**Excerpted passage:**
- - - - - - -
25 June 2008

CALL FOR EXPRESSIONS OF INTEREST - Workshop with Prof David Eng - ANU House, Melbourne (11-12 Dec 2008) Deadline: 1 August

WORKSHOP with Prof. DAVID ENG (U of Pennsylvania, USA)
11-12 December 2008; ANU House, 52 Collins St, Melbourne

This event is primarily a workshop for Early Career Researchers (ECRs – postgraduates and postdoctoral) that focuses on intellectual mentoring and affording ECRs international engagement with their work.

INVITED KEYNOTE: Professor David Eng, U of Pennsylvania, USA

David L. Eng is Professor of English and Comparative Literature and also a core faculty member in the Asian American Studies Program. He received his Ph.D. in comparative literature from the University of California at Berkeley and his B.A. in English from Columbia University. His areas of specialization include Asian American studies, Asian diaspora, psychoanalysis, critical race theory, queer studies, and visual culture. He is author of The Feeling of Kinship: Queer Liberalism and the Racialization of Intimacy (Duke, forthcoming) and Racial Castration: Managing Masculinity in Asian America (Duke, 2001). In addition, he is co-editor with David Kazanjian of Loss: The Politics of Mourning (California, 2003), with Alice Y. Hom of Q & A: Queer in Asian America (Temple, 1998), and with Judith Halberstam and Jose Muñoz of a special issue of the journal Social Text (2005), "What's Queer about Queer Studies Now?". He is currently at work on two new projects, a study of neoliberalism and desire in Chinese cinema and an analysis of political and psychic reparation.
- - - - - - -
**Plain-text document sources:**

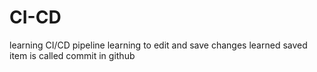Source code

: # CI-CD
learning CI/CD pipeline
learning to edit and save changes
learned saved item is called commit in github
- - - - - - -
**Exercise tasks:**
a) Name every area of specialization that the workshop announcement gives for David Eng.
b) Reproduce the workshop announcement word for word, starting with "11-12 December 2008;" and going on through "with their work.".
c) Answer these three questions from the workshop announcement.
(i) What is the deadline for expressions of interest?
(ii) Which university awarded David Eng his B.A.?
(iii) What is the street address of ANU House?

**Solutions to the tasks:**
a) Asian American studies, Asian diaspora, psychoanalysis, critical race theory, queer studies, visual culture

b)
11-12 December 2008; ANU House, 52 Collins St, Melbourne

This event is primarily a workshop for Early Career Researchers (ECRs – postgraduates and postdoctoral) that focuses on intellectual mentoring and affording ECRs international engagement with their work.

c)
(i) 1 August
(ii) Columbia University
(iii) 52 Collins St, Melbourne